■ WRITTEN EXERCISE ■
Give as a numbered list the lines of the data below, from the line with "phylum: Ascomycota" up to and including the line with "scientific name: Aristida adscensionis", leaving out any blank lines.

■ AVAILABLE RECORDS ■
>>>

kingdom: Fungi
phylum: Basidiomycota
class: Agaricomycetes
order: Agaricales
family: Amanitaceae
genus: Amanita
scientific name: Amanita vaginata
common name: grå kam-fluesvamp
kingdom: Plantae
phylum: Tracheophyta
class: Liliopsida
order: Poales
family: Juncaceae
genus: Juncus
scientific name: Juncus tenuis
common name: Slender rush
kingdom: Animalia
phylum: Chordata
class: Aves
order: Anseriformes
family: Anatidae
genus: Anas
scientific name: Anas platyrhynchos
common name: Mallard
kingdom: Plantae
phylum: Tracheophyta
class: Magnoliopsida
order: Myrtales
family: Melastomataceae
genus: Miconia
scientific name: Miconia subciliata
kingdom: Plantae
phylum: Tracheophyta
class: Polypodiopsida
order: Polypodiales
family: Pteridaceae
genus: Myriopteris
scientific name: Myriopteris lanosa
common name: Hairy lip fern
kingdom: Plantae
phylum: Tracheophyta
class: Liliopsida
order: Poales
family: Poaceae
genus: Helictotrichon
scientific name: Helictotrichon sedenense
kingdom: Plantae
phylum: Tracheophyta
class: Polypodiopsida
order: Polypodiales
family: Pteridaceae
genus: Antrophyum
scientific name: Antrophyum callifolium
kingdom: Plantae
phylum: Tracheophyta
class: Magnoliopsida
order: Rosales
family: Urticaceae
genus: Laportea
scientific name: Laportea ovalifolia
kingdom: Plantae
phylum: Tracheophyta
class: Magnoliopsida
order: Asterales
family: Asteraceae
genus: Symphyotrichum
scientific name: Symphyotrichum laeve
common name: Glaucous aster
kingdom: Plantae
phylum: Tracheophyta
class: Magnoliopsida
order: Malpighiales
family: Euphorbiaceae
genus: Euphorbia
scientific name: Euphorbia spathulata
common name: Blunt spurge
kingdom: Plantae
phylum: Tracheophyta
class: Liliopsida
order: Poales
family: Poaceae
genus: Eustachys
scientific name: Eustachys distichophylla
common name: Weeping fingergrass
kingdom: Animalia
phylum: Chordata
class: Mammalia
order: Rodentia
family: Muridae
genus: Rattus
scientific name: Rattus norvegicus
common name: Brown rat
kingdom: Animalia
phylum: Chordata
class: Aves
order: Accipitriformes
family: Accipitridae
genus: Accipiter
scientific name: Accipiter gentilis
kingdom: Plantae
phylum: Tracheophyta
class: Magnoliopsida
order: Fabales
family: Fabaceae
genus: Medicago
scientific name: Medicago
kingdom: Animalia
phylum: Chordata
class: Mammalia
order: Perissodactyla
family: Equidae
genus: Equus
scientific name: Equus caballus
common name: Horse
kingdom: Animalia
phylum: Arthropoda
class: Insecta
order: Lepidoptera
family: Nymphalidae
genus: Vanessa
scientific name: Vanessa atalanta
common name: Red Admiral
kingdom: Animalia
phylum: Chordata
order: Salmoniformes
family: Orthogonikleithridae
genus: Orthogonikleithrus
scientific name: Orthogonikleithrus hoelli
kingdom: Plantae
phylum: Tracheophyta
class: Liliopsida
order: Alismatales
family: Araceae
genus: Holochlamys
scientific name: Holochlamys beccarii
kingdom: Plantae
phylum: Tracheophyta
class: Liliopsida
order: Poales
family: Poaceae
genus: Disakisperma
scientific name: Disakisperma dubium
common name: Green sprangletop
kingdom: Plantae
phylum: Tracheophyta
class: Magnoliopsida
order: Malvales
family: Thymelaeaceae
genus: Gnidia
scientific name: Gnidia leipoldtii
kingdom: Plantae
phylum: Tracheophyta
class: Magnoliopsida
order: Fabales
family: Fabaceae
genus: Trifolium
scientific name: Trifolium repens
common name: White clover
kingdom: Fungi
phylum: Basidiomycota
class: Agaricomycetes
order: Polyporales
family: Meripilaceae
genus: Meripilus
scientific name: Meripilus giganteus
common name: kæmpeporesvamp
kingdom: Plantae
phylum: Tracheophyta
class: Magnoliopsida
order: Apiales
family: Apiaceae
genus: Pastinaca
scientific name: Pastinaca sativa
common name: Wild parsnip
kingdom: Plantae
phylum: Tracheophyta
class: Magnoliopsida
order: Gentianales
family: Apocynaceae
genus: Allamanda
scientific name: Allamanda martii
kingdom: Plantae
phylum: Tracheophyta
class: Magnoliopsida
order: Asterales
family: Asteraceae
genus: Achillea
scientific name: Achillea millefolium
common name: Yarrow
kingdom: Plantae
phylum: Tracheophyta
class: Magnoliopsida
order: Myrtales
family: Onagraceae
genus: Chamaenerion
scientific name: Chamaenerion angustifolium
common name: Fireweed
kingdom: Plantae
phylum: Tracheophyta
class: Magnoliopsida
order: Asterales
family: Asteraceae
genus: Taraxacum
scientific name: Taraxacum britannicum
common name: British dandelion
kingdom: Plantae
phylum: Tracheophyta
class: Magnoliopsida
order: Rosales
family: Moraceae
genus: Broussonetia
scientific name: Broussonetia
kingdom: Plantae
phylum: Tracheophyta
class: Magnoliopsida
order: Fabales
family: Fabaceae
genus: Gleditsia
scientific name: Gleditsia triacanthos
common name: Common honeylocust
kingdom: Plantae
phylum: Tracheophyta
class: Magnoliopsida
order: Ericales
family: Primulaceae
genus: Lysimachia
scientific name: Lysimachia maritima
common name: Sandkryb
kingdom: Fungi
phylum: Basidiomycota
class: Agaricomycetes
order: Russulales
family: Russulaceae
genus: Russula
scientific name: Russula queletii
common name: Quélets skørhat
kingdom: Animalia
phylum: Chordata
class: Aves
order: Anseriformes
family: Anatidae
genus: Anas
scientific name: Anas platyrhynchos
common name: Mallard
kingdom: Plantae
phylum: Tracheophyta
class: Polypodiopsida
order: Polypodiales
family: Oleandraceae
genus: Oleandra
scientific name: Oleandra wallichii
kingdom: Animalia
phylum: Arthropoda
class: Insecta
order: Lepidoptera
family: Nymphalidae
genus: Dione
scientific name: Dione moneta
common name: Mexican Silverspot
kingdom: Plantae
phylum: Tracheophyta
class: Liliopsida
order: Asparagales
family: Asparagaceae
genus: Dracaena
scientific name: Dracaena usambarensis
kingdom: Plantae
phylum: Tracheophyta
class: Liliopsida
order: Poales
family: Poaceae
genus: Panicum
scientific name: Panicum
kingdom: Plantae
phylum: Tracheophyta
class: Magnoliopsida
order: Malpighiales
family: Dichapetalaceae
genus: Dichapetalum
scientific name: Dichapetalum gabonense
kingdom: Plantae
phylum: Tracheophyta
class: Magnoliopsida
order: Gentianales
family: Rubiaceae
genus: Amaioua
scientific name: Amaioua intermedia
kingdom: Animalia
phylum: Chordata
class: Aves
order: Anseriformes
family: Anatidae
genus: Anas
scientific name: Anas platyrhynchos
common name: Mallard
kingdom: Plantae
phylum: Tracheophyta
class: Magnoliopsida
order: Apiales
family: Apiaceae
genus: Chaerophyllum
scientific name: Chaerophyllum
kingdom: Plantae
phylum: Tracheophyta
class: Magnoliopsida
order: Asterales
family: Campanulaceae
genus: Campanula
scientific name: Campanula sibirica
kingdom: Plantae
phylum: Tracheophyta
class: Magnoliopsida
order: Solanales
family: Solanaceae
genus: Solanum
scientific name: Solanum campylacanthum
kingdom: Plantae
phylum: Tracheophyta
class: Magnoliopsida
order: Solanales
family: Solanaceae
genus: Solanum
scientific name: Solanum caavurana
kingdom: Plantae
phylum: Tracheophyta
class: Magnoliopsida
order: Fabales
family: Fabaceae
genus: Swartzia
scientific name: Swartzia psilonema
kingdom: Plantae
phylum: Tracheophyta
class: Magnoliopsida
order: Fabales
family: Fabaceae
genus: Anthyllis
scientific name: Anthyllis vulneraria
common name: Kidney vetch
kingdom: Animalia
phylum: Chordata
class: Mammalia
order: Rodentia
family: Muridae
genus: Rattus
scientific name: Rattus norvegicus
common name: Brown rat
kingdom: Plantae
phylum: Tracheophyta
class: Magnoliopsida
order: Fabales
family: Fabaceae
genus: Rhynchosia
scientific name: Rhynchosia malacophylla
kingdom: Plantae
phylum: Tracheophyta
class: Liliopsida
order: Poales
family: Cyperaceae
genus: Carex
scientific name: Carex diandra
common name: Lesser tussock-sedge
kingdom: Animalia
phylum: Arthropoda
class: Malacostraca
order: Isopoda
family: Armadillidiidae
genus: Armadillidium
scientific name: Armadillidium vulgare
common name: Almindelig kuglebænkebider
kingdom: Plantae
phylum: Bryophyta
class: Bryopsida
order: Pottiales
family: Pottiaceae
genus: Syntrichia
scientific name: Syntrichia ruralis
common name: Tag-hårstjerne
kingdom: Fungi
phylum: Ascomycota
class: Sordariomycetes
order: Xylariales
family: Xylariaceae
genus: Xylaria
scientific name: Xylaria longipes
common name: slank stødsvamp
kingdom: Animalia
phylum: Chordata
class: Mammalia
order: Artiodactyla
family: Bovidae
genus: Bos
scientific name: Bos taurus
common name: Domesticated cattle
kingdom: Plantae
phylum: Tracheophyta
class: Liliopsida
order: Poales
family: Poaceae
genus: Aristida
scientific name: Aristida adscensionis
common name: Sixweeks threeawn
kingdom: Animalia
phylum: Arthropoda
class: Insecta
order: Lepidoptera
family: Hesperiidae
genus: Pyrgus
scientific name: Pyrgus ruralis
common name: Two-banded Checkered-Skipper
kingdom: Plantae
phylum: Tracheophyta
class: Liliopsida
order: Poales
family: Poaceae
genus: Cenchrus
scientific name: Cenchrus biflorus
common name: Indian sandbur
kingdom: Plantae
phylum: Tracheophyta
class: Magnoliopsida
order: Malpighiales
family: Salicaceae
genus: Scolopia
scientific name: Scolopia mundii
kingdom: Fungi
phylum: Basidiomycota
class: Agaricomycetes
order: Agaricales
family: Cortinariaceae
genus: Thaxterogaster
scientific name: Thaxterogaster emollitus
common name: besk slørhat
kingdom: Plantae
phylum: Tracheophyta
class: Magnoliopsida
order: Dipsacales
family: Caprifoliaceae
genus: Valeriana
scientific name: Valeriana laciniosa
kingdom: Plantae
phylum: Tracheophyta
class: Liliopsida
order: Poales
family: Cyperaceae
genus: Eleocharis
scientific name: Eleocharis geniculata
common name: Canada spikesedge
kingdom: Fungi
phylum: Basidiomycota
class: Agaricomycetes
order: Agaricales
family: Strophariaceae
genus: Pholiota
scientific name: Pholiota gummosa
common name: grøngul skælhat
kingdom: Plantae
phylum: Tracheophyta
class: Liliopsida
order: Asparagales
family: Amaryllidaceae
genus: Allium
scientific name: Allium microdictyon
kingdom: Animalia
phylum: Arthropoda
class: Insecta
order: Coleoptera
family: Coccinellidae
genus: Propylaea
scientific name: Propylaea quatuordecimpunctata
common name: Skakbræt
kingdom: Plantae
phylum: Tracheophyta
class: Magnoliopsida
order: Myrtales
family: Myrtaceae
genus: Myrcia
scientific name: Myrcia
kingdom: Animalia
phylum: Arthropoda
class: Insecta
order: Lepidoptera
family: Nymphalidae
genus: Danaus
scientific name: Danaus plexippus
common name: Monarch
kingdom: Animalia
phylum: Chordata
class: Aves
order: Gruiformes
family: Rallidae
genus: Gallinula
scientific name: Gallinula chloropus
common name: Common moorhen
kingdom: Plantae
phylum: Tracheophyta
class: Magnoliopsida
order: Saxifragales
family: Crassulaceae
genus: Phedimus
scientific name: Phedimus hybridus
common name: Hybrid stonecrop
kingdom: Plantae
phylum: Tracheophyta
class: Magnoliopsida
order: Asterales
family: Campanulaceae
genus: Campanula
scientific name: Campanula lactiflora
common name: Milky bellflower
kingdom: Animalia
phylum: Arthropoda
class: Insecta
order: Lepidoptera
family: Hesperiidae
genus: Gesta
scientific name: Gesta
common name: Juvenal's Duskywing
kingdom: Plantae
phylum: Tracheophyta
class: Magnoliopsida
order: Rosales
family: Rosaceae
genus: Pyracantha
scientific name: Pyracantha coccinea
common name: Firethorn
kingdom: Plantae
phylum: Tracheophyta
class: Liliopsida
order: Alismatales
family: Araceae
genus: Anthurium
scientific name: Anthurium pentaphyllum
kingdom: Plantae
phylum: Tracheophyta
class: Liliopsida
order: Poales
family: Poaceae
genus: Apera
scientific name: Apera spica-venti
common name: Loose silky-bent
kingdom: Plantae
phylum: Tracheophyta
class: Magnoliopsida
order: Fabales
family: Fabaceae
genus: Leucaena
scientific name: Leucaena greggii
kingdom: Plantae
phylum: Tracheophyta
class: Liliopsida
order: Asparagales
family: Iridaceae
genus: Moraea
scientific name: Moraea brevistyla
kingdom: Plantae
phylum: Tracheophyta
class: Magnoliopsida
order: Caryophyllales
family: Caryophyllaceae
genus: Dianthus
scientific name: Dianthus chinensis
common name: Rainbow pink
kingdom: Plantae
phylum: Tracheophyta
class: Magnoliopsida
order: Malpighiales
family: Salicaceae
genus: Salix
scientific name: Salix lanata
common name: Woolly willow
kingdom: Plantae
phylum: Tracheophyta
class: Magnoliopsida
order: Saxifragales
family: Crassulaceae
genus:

<<<

■ SOLVED PROBLEM ■
1. phylum: Ascomycota
2. class: Sordariomycetes
3. order: Xylariales
4. family: Xylariaceae
5. genus: Xylaria
6. scientific name: Xylaria longipes
7. common name: slank stødsvamp
8. kingdom: Animalia
9. phylum: Chordata
10. class: Mammalia
11. order: Artiodactyla
12. family: Bovidae
13. genus: Bos
14. scientific name: Bos taurus
15. common name: Domesticated cattle
16. kingdom: Plantae
17. phylum: Tracheophyta
18. class: Liliopsida
19. order: Poales
20. family: Poaceae
21. genus: Aristida
22. scientific name: Aristida adscensionis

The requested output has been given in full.